There’s one more source of authority in a democracy: the voters. Just as not every corporate branding decision has been embraced by customers in the form of sales (e.g. New Coke), ultimately for any political branding change to be successful it has to be ratified by the voters in the form electoral victories.

This is where the Republicans’ biggest branding problem comes from. Their current brand — toxic to Latinos, blacks, young people, and women — has been ratified time and again by their voters. Republicans who support things like immigration reform, that might appeal to Latinos, won’t win primary elections for Congress or state office. Those who might support Obamacare, which would appeal to blacks, won’t win primaries. Those who might support gay marriage or rates on student loans that favor the young over the banks, and thus appeal to youth voters, won’t win primaries.
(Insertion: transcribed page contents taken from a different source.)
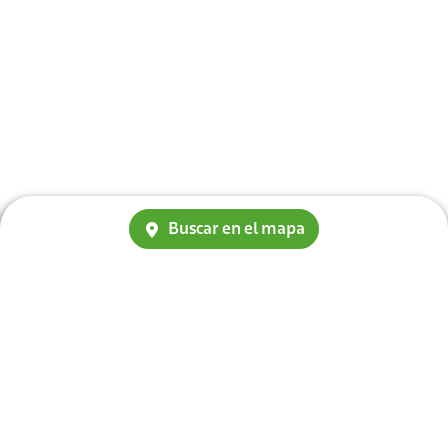
Buscar en el mapa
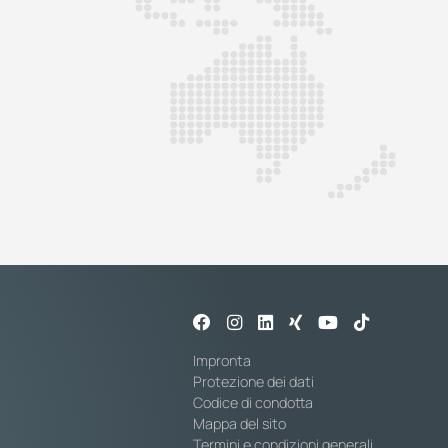
Impronta
Protezione dei dati
Codice di condotta
Mappa del sito
Termini e condizioni generali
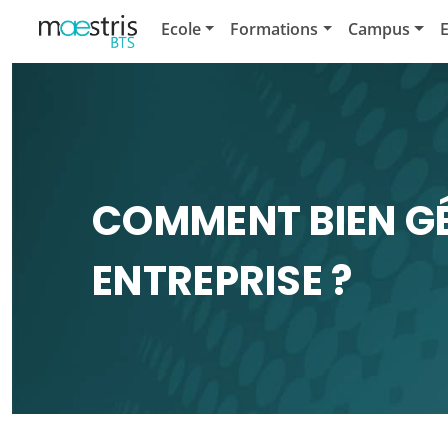
Ecole
Formations
Campus
E
COMMENT BIEN GÉ
ENTREPRISE ?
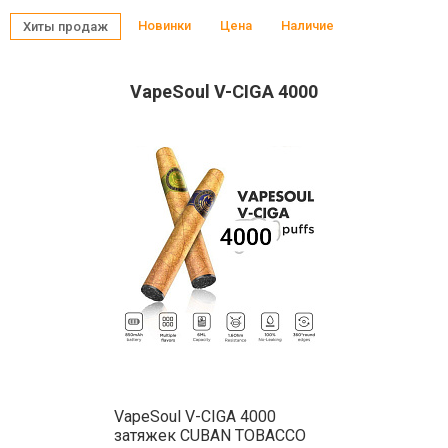
Новинки
Цена
Наличие
Хиты продаж
VapeSoul V-CIGA 4000
VapeSoul V-CIGA 4000
затяжек CUBAN TOBACCO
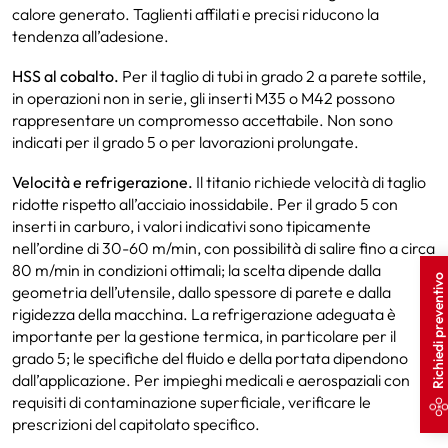
calore generato. Taglienti affilati e precisi riducono la
tendenza all’adesione.
HSS al cobalto.
Per il taglio di tubi in grado 2 a parete sottile,
in operazioni non in serie, gli inserti M35 o M42 possono
rappresentare un compromesso accettabile. Non sono
indicati per il grado 5 o per lavorazioni prolungate.
Velocità e refrigerazione.
Il titanio richiede velocità di taglio
ridotte rispetto all’acciaio inossidabile. Per il grado 5 con
inserti in carburo, i valori indicativi sono tipicamente
nell’ordine di 30-60 m/min, con possibilità di salire fino a circa
80 m/min in condizioni ottimali; la scelta dipende dalla
Richiedi preventivo
geometria dell’utensile, dallo spessore di parete e dalla
rigidezza della macchina. La refrigerazione adeguata è
importante per la gestione termica, in particolare per il
grado 5; le specifiche del fluido e della portata dipendono
dall’applicazione. Per impieghi medicali e aerospaziali con
requisiti di contaminazione superficiale, verificare le
prescrizioni del capitolato specifico.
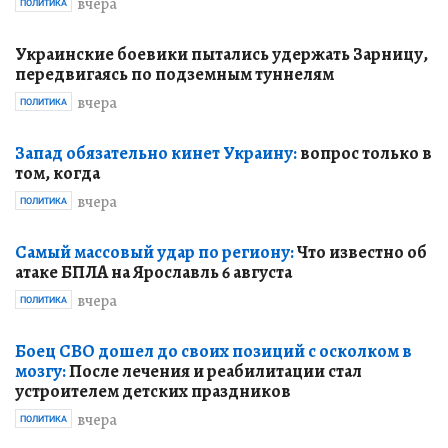
вчера
ПОЛИТИКА
Украинские боевики пытались удержать Зарницу,
передвигаясь по подземным туннелям
вчера
ПОЛИТИКА
Запад обязательно кинет Украину:
вопрос только в
том, когда
вчера
ПОЛИТИКА
Самый массовый удар по региону:
Что известно об
атаке БПЛА на Ярославль 6 августа
вчера
ПОЛИТИКА
Боец СВО дошел до своих позиций с осколком в
мозгу:
После лечения и реабилитации стал
устроителем детских праздников
вчера
ПОЛИТИКА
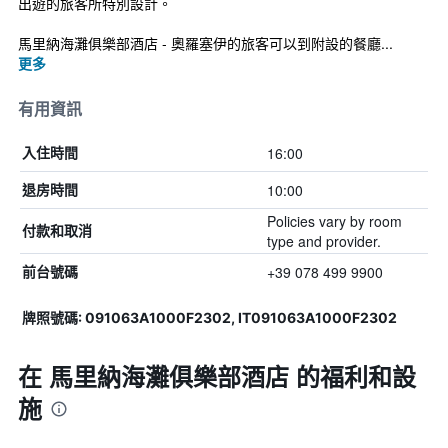
出遊的旅客所特別設計。
馬里納海灘俱樂部酒店 - 奧羅塞伊的旅客可以到附設的餐廳...
更多
有用資訊
16:00
入住時間
10:00
退房時間
Policies vary by room
付款和取消
type and provider.
+39 078 499 9900
前台號碼
牌照號碼: 091063A1000F2302, IT091063A1000F2302
在 馬里納海灘俱樂部酒店 的福利和設
施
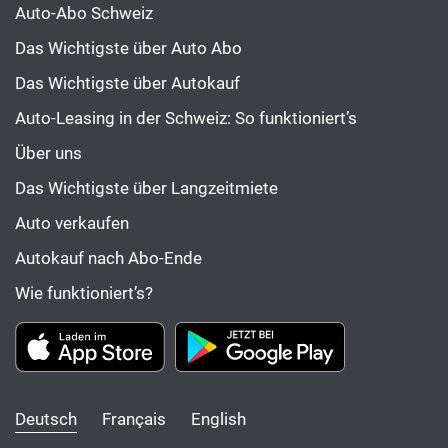
Auto-Abo Schweiz
Das Wichtigste über Auto Abo
Das Wichtigste über Autokauf
Auto-Leasing in der Schweiz: So funktioniert’s
Über uns
Das Wichtigste über Langzeitmiete
Auto verkaufen
Autokauf nach Abo-Ende
Wie funktioniert’s?
Deutsch
Français
English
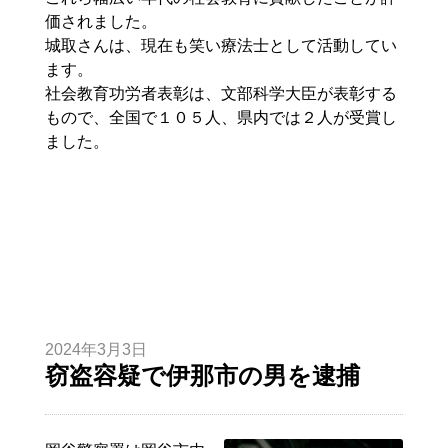
価されました。
城取さんは、現在も笑い療法士として活動してい
ます。
社会教育功労者表彰は、文部科学大臣が表彰する
もので、全国で１０５人、県内では２人が受賞し
ました。
2024年3月3日
窃盗容疑で伊那市の男を逮捕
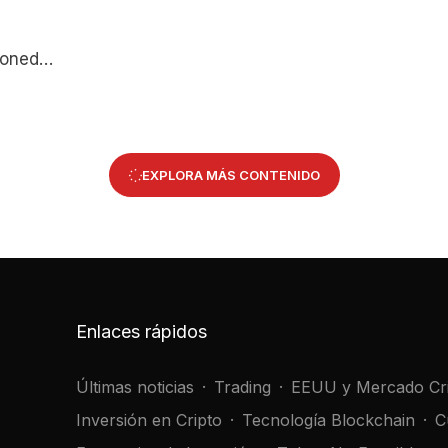
monedas
lanzado
e
os por
EXPLORA MÁS CONTENIDO
Enlaces rápidos
Últimas noticias
Trading
EEUU y Mercado Cr
Inversión en Cripto
Tecnología Blockchain
C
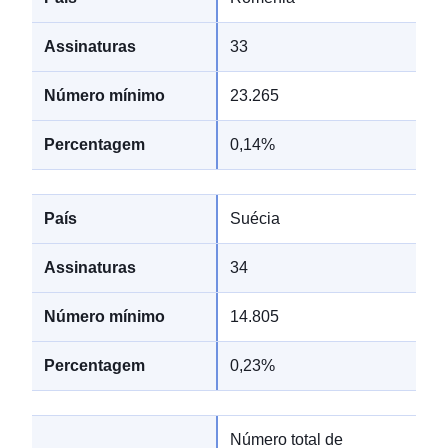
33
23.265
0,14%
Suécia
34
14.805
0,23%
Número total de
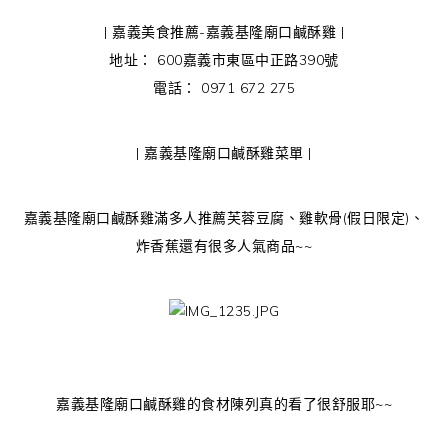
| 嘉義美食推薦-嘉義基隆廟口鹹酥雞 |
地址： 600嘉義市東區中正路390號
電話： 0971 672 275
| 嘉義基隆廟口鹹酥雞菜單 |
嘉義基隆廟口鹹酥雞滿多人推薦芙蓉豆腐、雞軟骨(假日限定)、
炸香蕉還有很多人氣商品~~
嘉義基隆廟口鹹酥雞的食材陳列真的看了很舒服耶~~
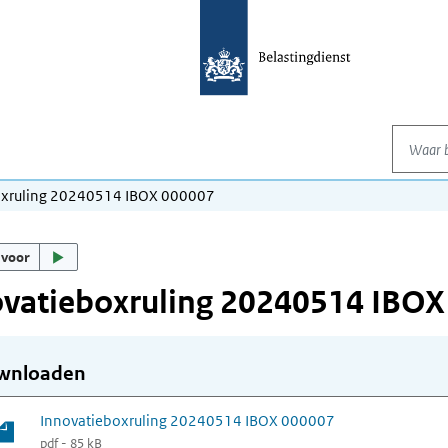
Waar be
oxruling 20240514 IBOX 000007
 voor
ovatieboxruling 20240514 IBOX
wnloaden
Innovatieboxruling 20240514 IBOX 000007
pdf - 85 kB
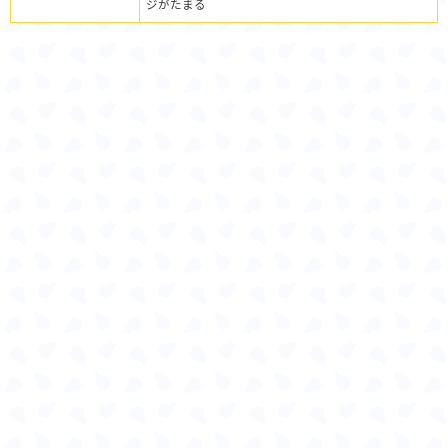
ジがたまる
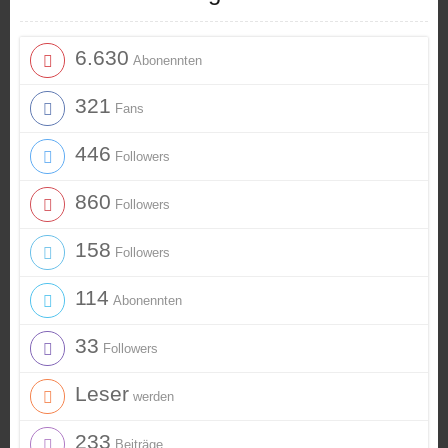
6.630
Abonennten
321
Fans
446
Followers
860
Followers
158
Followers
114
Abonennten
33
Followers
Leser
werden
233
Beiträge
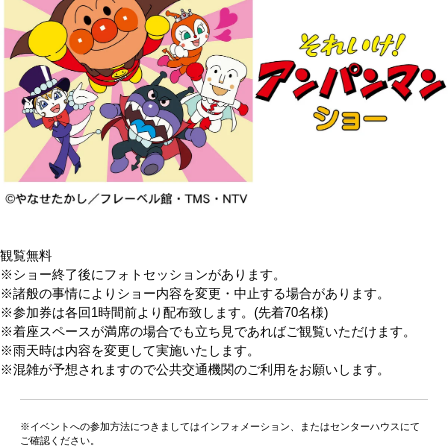
観覧無料
※ショー終了後にフォトセッションがあります。
※諸般の事情によりショー内容を変更・中止する場合があります。
※参加券は各回1時間前より配布致します。(先着70名様)
※着座スペースが満席の場合でも立ち見であればご観覧いただけます。
※雨天時は内容を変更して実施いたします。
※混雑が予想されますので公共交通機関のご利用をお願いします。
※イベントへの参加方法につきましてはインフォメーション、またはセンターハウスにて
ご確認ください。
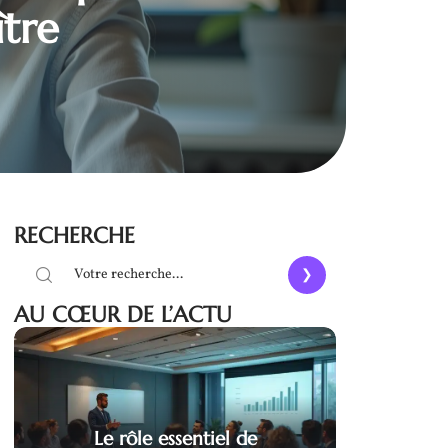
ître
RECHERCHE
AU CŒUR DE L’ACTU
Le rôle essentiel de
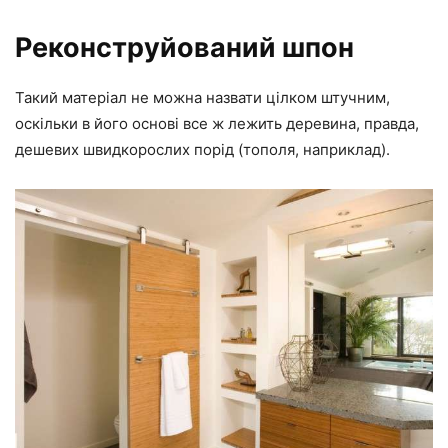
Реконструйований шпон
Такий матеріал не можна назвати цілком штучним,
оскільки в його основі все ж лежить деревина, правда,
дешевих швидкорослих порід (тополя, наприклад).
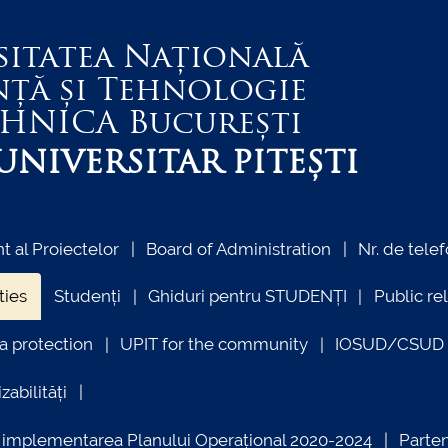
sitatea Națională
nță și Tehnologie
EHNICA
București
NIVERSITAR PITEȘTI
 al Proiectelor
Board of Administration
Nr. de telef
ties
Studenți
Ghiduri pentru STUDENȚI
Public re
a protection
UPIT for the community
IOSUD/CSUD –
zabilități
ind implementarea Planului Operațional 2020-2024
Parte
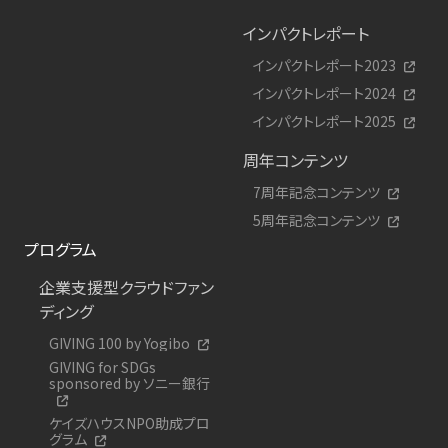
インパクトレポート
インパクトレポート2023
インパクトレポート2024
インパクトレポート2025
周年コンテンツ
7周年記念コンテンツ
5周年記念コンテンツ
プログラム
企業支援型クラウドファン
ディング
GIVING 100 by Yogibo
GIVING for SDGs
sponsored by ソニー銀行
ケイズハウスNPO助成プロ
グラム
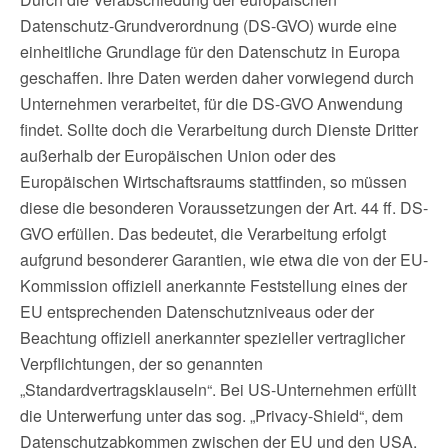
Datenschutz-Grundverordnung (DS-GVO) wurde eine
einheitliche Grundlage für den Datenschutz in Europa
geschaffen. Ihre Daten werden daher vorwiegend durch
Unternehmen verarbeitet, für die DS-GVO Anwendung
findet. Sollte doch die Verarbeitung durch Dienste Dritter
außerhalb der Europäischen Union oder des
Europäischen Wirtschaftsraums stattfinden, so müssen
diese die besonderen Voraussetzungen der Art. 44 ff. DS-
GVO erfüllen. Das bedeutet, die Verarbeitung erfolgt
aufgrund besonderer Garantien, wie etwa die von der EU-
Kommission offiziell anerkannte Feststellung eines der
EU entsprechenden Datenschutzniveaus oder der
Beachtung offiziell anerkannter spezieller vertraglicher
Verpflichtungen, der so genannten
„Standardvertragsklauseln“. Bei US-Unternehmen erfüllt
die Unterwerfung unter das sog. „Privacy-Shield“, dem
Datenschutzabkommen zwischen der EU und den USA,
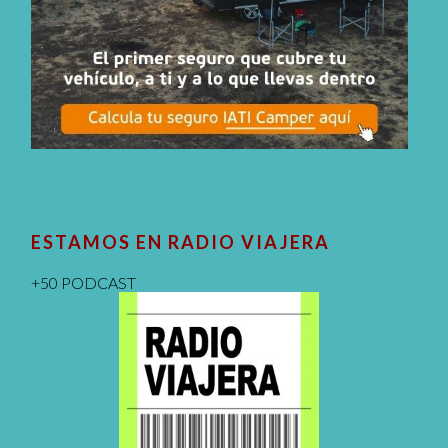
ESTAMOS EN RADIO VIAJERA
+50 PODCAST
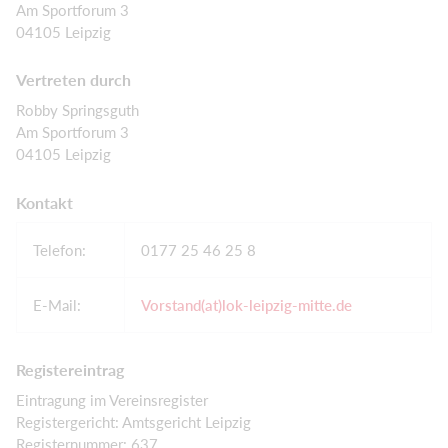
Am Sportforum 3
04105 Leipzig
Vertreten durch
Robby Springsguth
Am Sportforum 3
04105 Leipzig
Kontakt
Telefon:
0177 25 46 25 8
E-Mail:
Vorstand(at)lok-leipzig-mitte.de
Registereintrag
Eintragung im Vereinsregister
Registergericht: Amtsgericht Leipzig
Registernummer: 637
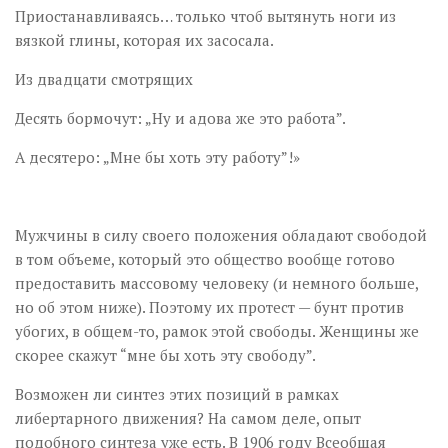
Приостанавливаясь… только чтоб вытянуть ноги из
вязкой глины, которая их засосала.
Из двадцати смотрящих
Десять бормочут: „Ну и адова же это работа”.
А десятеро: „Мне бы хоть эту работу”!»
Мужчины в силу своего положения обладают свободой
в том объеме, который это общество вообще готово
предоставить массовому человеку (и немного больше,
но об этом ниже). Поэтому их протест — бунт против
убогих, в общем-то, рамок этой свободы. Женщины же
скорее скажут “мне бы хоть эту свободу”.
Возможен ли синтез этих позиций в рамках
либертарного движения? На самом деле, опыт
подобного синтеза уже есть. В 1906 году Всеобщая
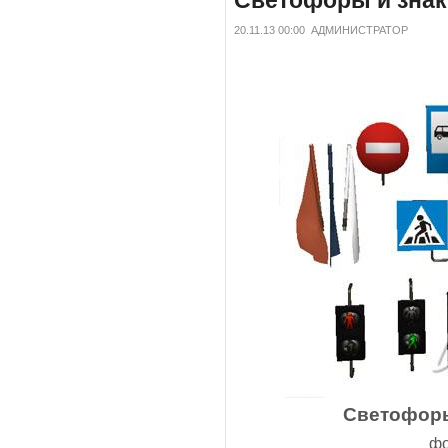
Светофоры и знак
20.11.13 00:00
АДМИНИСТРАТОР
Светофоры
фо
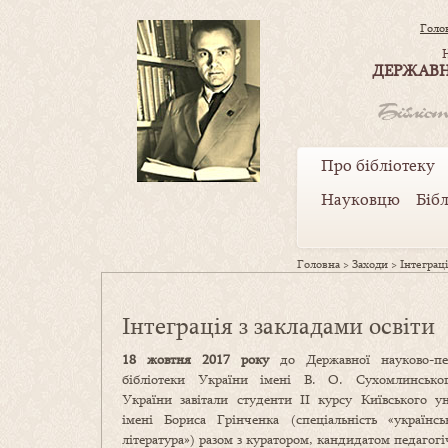
Голо
ДЕРЖАВН
Про бібліотеку
Науковцю
Біб
Головна
>
Заходи
>
Інтеграці
Інтеграція з закладами освіти
18 жовтня 2017 року
до Державної науково-пед
бібліотеки України імені В. О. Сухомлинсь
України завітали студенти ІІ курсу Київського ун
імені Бориса Грінченка (спеціальність «українс
література») разом з куратором, кандидатом педагог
And those who favor protecting women’s reproductive rights certainly won’t win primaries.

But not all grassroots branding efforts are created equal. Compare the current Republican landscape to the most recent major non-hierarchical Democratic rebranding. In 2006, Democratic leaders like then-Democratic Congressional Campaign Committee Chair Rahm Emanuel didn’t want the party to identify with opposition to the invasion of Iraq, but that demand emerged from activists. Voters ultimately ratified the decision to strengthen a brand more opposed to a deeply unpopular war. The difference here is that the brand that Democratic voters forced on the party was something majorities of the electorate were ready to embrace — Republicans are on the opposite trajectory.

Republican Branding Outlook: Not Good

Outlook not so good
Outlook not so good

The outlook for Republicans isn’t too good. They seem locked into a self-reinforcing cycle of only winning primaries when they appeal to values that will alienate a broader electorate. That leads to only fielding general election candidates that appeal to those values, digging their brand hole deeper.

A rebranding campaign with authority and accountability could lift them out of that rut, but they don’t have any source of high level authority or clear chain of accountability. The rebranding won’t be successful unless it’s led from the grassroots — but the party is in its current predicament precisely because of the broadly unpopular brand preferred by the grassroots. And recent Republican presidential nominees haven’t been strong enough to establish a successful identity, as John McCain and Mitt Romney each tried unsuccessfully to straddle both sides of a fracturing coalition of business elites and social voters.